→ Input for this task
=-=-=

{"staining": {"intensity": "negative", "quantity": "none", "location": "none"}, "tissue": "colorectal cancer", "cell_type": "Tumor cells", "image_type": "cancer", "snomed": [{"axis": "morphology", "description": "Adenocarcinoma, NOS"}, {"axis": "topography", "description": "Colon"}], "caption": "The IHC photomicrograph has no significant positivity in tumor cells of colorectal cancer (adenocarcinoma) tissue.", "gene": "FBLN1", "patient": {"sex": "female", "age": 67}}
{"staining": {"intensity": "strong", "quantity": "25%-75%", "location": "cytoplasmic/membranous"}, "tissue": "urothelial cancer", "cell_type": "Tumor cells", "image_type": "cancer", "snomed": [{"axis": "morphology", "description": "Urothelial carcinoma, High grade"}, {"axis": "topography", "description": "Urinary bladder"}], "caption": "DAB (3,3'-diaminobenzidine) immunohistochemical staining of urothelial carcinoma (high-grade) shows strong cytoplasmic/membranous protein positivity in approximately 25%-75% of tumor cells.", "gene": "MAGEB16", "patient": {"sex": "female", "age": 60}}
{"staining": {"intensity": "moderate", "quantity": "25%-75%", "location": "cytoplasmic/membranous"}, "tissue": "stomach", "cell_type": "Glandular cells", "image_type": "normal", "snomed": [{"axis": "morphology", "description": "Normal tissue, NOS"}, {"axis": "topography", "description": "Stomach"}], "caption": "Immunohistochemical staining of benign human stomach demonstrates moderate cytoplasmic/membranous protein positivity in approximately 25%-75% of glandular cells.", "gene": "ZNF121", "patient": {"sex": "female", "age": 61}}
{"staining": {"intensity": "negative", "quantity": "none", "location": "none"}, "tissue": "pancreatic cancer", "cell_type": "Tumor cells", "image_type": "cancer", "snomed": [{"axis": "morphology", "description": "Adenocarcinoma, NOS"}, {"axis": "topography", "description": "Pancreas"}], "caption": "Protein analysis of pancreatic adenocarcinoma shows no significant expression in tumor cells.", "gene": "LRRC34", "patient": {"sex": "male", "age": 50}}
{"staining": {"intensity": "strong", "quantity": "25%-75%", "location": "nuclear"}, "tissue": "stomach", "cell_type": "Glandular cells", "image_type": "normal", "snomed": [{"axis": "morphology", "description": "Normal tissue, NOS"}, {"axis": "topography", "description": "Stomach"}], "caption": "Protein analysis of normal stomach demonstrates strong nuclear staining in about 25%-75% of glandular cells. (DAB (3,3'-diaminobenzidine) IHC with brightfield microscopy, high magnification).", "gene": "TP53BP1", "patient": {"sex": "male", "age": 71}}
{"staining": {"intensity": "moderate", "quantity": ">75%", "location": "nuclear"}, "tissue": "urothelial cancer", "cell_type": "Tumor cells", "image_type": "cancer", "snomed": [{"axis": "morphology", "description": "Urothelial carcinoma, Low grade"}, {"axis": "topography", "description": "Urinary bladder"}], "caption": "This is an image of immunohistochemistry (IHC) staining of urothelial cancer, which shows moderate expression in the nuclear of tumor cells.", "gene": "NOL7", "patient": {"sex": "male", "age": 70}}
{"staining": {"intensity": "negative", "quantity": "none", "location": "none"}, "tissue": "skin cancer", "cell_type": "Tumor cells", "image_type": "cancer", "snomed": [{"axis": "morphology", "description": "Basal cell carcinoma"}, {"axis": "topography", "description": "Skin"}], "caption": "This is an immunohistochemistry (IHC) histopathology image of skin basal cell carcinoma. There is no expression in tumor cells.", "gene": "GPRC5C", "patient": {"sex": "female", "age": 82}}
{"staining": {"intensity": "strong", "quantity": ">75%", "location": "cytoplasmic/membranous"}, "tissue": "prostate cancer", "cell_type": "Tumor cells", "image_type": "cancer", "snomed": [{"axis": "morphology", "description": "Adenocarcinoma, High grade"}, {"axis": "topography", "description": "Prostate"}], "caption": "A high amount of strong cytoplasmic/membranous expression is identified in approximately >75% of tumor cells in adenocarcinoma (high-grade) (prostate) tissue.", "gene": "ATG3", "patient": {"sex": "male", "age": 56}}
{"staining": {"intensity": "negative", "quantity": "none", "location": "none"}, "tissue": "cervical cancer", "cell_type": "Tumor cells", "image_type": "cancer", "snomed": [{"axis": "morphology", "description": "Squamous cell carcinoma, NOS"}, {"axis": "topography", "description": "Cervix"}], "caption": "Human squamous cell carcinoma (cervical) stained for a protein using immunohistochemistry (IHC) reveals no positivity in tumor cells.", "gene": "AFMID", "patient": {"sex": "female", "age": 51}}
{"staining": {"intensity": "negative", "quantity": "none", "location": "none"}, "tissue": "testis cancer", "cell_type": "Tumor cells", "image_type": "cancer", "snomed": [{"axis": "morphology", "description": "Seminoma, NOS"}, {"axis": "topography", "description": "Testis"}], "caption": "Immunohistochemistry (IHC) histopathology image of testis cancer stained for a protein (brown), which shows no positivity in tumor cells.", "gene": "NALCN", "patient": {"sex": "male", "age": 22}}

=-=-=

→ What is being asked
Print every line of the records exactly. Omit nothing.

→ Final answer
{"staining": {"intensity": "negative", "quantity": "none", "location": "none"}, "tissue": "colorectal cancer", "cell_type": "Tumor cells", "image_type": "cancer", "snomed": [{"axis": "morphology", "description": "Adenocarcinoma, NOS"}, {"axis": "topography", "description": "Colon"}], "caption": "The IHC photomicrograph has no significant positivity in tumor cells of colorectal cancer (adenocarcinoma) tissue.", "gene": "FBLN1", "patient": {"sex": "female", "age": 67}}
{"staining": {"intensity": "strong", "quantity": "25%-75%", "location": "cytoplasmic/membranous"}, "tissue": "urothelial cancer", "cell_type": "Tumor cells", "image_type": "cancer", "snomed": [{"axis": "morphology", "description": "Urothelial carcinoma, High grade"}, {"axis": "topography", "description": "Urinary bladder"}], "caption": "DAB (3,3'-diaminobenzidine) immunohistochemical staining of urothelial carcinoma (high-grade) shows strong cytoplasmic/membranous protein positivity in approximately 25%-75% of tumor cells.", "gene": "MAGEB16", "patient": {"sex": "female", "age": 60}}
{"staining": {"intensity": "moderate", "quantity": "25%-75%", "location": "cytoplasmic/membranous"}, "tissue": "stomach", "cell_type": "Glandular cells", "image_type": "normal", "snomed": [{"axis": "morphology", "description": "Normal tissue, NOS"}, {"axis": "topography", "description": "Stomach"}], "caption": "Immunohistochemical staining of benign human stomach demonstrates moderate cytoplasmic/membranous protein positivity in approximately 25%-75% of glandular cells.", "gene": "ZNF121", "patient": {"sex": "female", "age": 61}}
{"staining": {"intensity": "negative", "quantity": "none", "location": "none"}, "tissue": "pancreatic cancer", "cell_type": "Tumor cells", "image_type": "cancer", "snomed": [{"axis": "morphology", "description": "Adenocarcinoma, NOS"}, {"axis": "topography", "description": "Pancreas"}], "caption": "Protein analysis of pancreatic adenocarcinoma shows no significant expression in tumor cells.", "gene": "LRRC34", "patient": {"sex": "male", "age": 50}}
{"staining": {"intensity": "strong", "quantity": "25%-75%", "location": "nuclear"}, "tissue": "stomach", "cell_type": "Glandular cells", "image_type": "normal", "snomed": [{"axis": "morphology", "description": "Normal tissue, NOS"}, {"axis": "topography", "description": "Stomach"}], "caption": "Protein analysis of normal stomach demonstrates strong nuclear staining in about 25%-75% of glandular cells. (DAB (3,3'-diaminobenzidine) IHC with brightfield microscopy, high magnification).", "gene": "TP53BP1", "patient": {"sex": "male", "age": 71}}
{"staining": {"intensity": "moderate", "quantity": ">75%", "location": "nuclear"}, "tissue": "urothelial cancer", "cell_type": "Tumor cells", "image_type": "cancer", "snomed": [{"axis": "morphology", "description": "Urothelial carcinoma, Low grade"}, {"axis": "topography", "description": "Urinary bladder"}], "caption": "This is an image of immunohistochemistry (IHC) staining of urothelial cancer, which shows moderate expression in the nuclear of tumor cells.", "gene": "NOL7", "patient": {"sex": "male", "age": 70}}
{"staining": {"intensity": "negative", "quantity": "none", "location": "none"}, "tissue": "skin cancer", "cell_type": "Tumor cells", "image_type": "cancer", "snomed": [{"axis": "morphology", "description": "Basal cell carcinoma"}, {"axis": "topography", "description": "Skin"}], "caption": "This is an immunohistochemistry (IHC) histopathology image of skin basal cell carcinoma. There is no expression in tumor cells.", "gene": "GPRC5C", "patient": {"sex": "female", "age": 82}}
{"staining": {"intensity": "strong", "quantity": ">75%", "location": "cytoplasmic/membranous"}, "tissue": "prostate cancer", "cell_type": "Tumor cells", "image_type": "cancer", "snomed": [{"axis": "morphology", "description": "Adenocarcinoma, High grade"}, {"axis": "topography", "description": "Prostate"}], "caption": "A high amount of strong cytoplasmic/membranous expression is identified in approximately >75% of tumor cells in adenocarcinoma (high-grade) (prostate) tissue.", "gene": "ATG3", "patient": {"sex": "male", "age": 56}}
{"staining": {"intensity": "negative", "quantity": "none", "location": "none"}, "tissue": "cervical cancer", "cell_type": "Tumor cells", "image_type": "cancer", "snomed": [{"axis": "morphology", "description": "Squamous cell carcinoma, NOS"}, {"axis": "topography", "description": "Cervix"}], "caption": "Human squamous cell carcinoma (cervical) stained for a protein using immunohistochemistry (IHC) reveals no positivity in tumor cells.", "gene": "AFMID", "patient": {"sex": "female", "age": 51}}
{"staining": {"intensity": "negative", "quantity": "none", "location": "none"}, "tissue": "testis cancer", "cell_type": "Tumor cells", "image_type": "cancer", "snomed": [{"axis": "morphology", "description": "Seminoma, NOS"}, {"axis": "topography", "description": "Testis"}], "caption": "Immunohistochemistry (IHC) histopathology image of testis cancer stained for a protein (brown), which shows no positivity in tumor cells.", "gene": "NALCN", "patient": {"sex": "male", "age": 22}}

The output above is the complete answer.